PureCLIP: basic mode¶

In case something went wrong during the preprocessing, you can obtain the intermediate files as follows:

cp ~/protein-RNA-interactions/intermediate_results/RBFOX2_data/Aligned.f.duplRm.pooled.R2.bam .

PureCLIP¶

To run PureCLIP in its basic mode, i.e. without incorporating external data as covariates, it requires BAM and BAI files, the reference genome and specified output files:

mkdir PureCLIP_results
pureclip -i Aligned.f.duplRm.pooled.R2.bam -bai Aligned.f.duplRm.pooled.R2.bam.bai -g ~/protein-RNA-interactions/hg19_data/Homo_sapiens.GRCh37.75.dna.primary_assembly.chr1_2_21.fa -iv 'chr21;' -bdw 20 -nt 8 -o PureCLIP_results/crosslinkSites.basic.bed -or PureCLIP_results/bindingRegions.basic.bed > PureCLIP_results/pureclip.basic.log

With -iv the chromosomes (or transcripts) can be specified that will be used to learn the parameters of PureCLIPs HMM. This reduces the memory consumption and runtime.

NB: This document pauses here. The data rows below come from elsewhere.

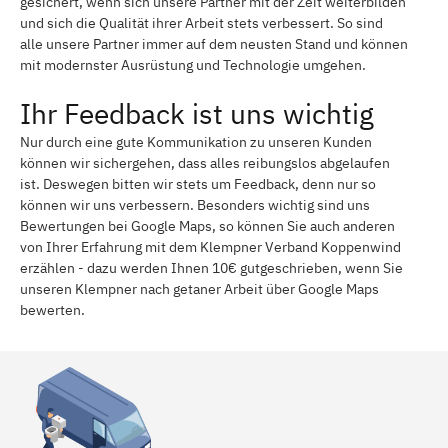
gesichert, wenn sich unsere Partner mit der Zeit weiterbilden
und sich die Qualität ihrer Arbeit stets verbessert. So sind
alle unsere Partner immer auf dem neusten Stand und können
mit modernster Ausrüstung und Technologie umgehen.
Ihr Feedback ist uns wichtig
Nur durch eine gute Kommunikation zu unseren Kunden
können wir sichergehen, dass alles reibungslos abgelaufen
ist. Deswegen bitten wir stets um Feedback, denn nur so
können wir uns verbessern. Besonders wichtig sind uns
Bewertungen bei Google Maps, so können Sie auch anderen
von Ihrer Erfahrung mit dem Klempner Verband Koppenwind
erzählen - dazu werden Ihnen 10€ gutgeschrieben, wenn Sie
unseren Klempner nach getaner Arbeit über Google Maps
bewerten.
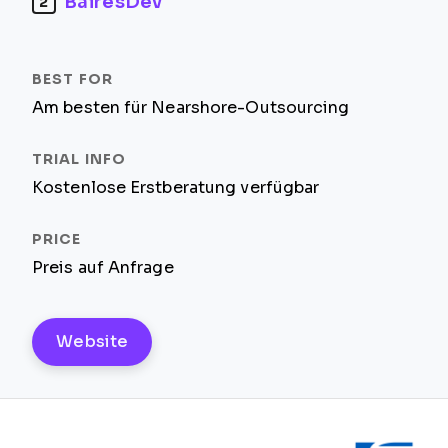
BairesDev
2
Am besten für Nearshore-Outsourcing
Kostenlose Erstberatung verfügbar
Preis auf Anfrage
Website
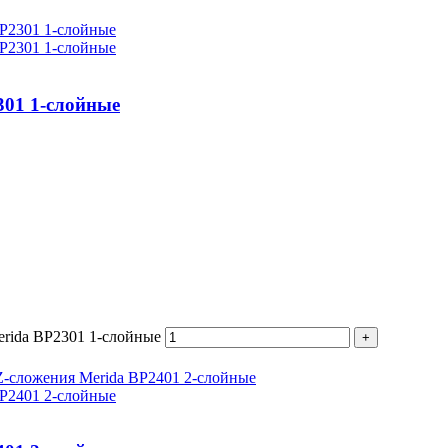
301 1-слойные
erida BP2301 1-слойные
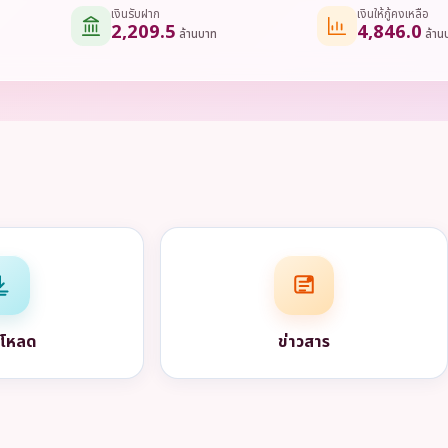
เงินรับฝาก
เงินให้กู้คงเหลือ
2,209.5
4,846.0
ล้านบาท
ล้าน
์โหลด
ข่าวสาร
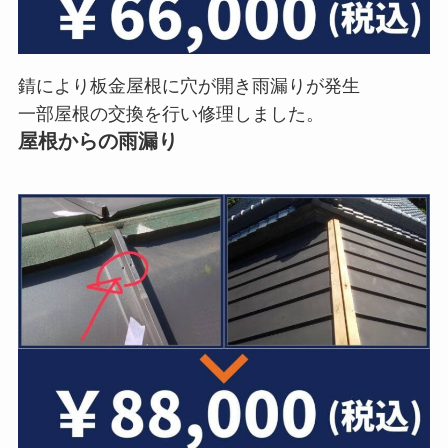
錆により板金屋根に穴が開き雨漏りが発生
一部屋根の交換を行い修理しました。
屋根からの雨漏り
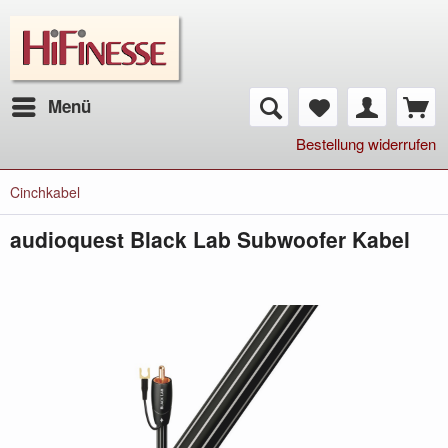
Menü
Bestellung widerrufen
Cinchkabel
audioquest Black Lab Subwoofer Kabel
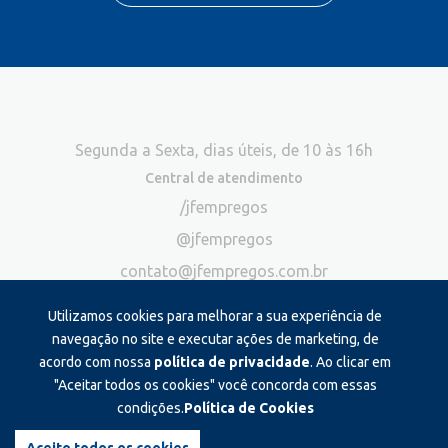
Segunda a Sexta, dias úteis, de 10 às 16h
Central de atendimento
/jfempregos
@jfempregos
contato@jfempregos.com.br
(32) 98415-3518*
Utilizamos cookies para melhorar a sua experiência de
Publicidade
navegação no site e executar ações de marketing, de
acordo com nossa
política de privacidade
. Ao clicar em
*Exclusivo para atendimento via chat. Não atendemos ligações neste
canal
"Aceitar todos os cookies" você concorda com essas
condições.
Política de Cookies
Produzido e administrado por:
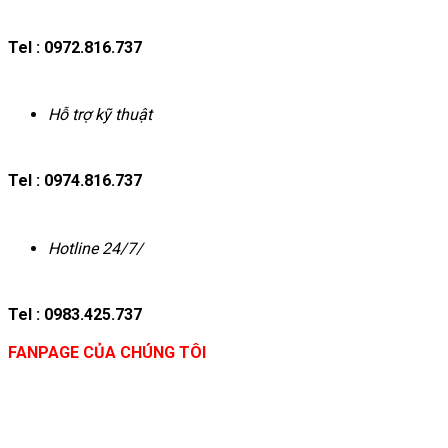
Tel : 0972.816.737
Hỗ trợ kỹ thuật
Tel : 0974.816.737
Hotline 24/7/
Tel : 0983.425.737
FANPAGE CỦA CHÚNG TÔI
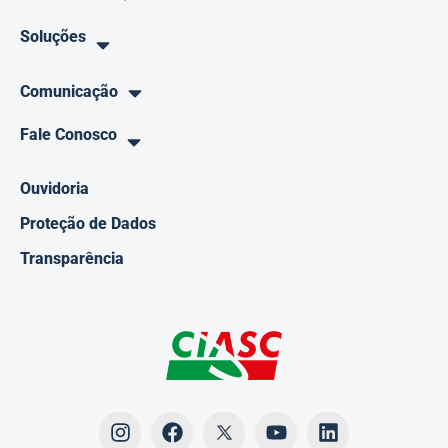
Soluções
Comunicação
Fale Conosco
Ouvidoria
Proteção de Dados
Transparência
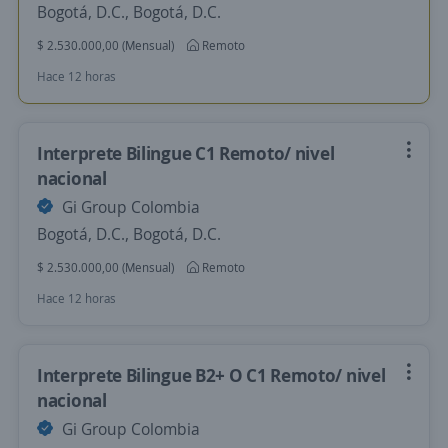
Bogotá, D.C., Bogotá, D.C.
$ 2.530.000,00 (Mensual)
Remoto
Hace 12 horas
Interprete Bilingue C1 Remoto/ nivel
nacional
Gi Group Colombia
Bogotá, D.C., Bogotá, D.C.
$ 2.530.000,00 (Mensual)
Remoto
Hace 12 horas
Interprete Bilingue B2+ O C1 Remoto/ nivel
nacional
Gi Group Colombia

Usually, learning on a small subset of the chromosomes, e.g. Chr1-3, does not impair the results noticeable. However, in the case of very sparse data this can be adjusted. With -nt the number threads for parallelization can be specified. The parameter -bdw is the bandwidth used for smoothing to read start counts (default: -bdw 50).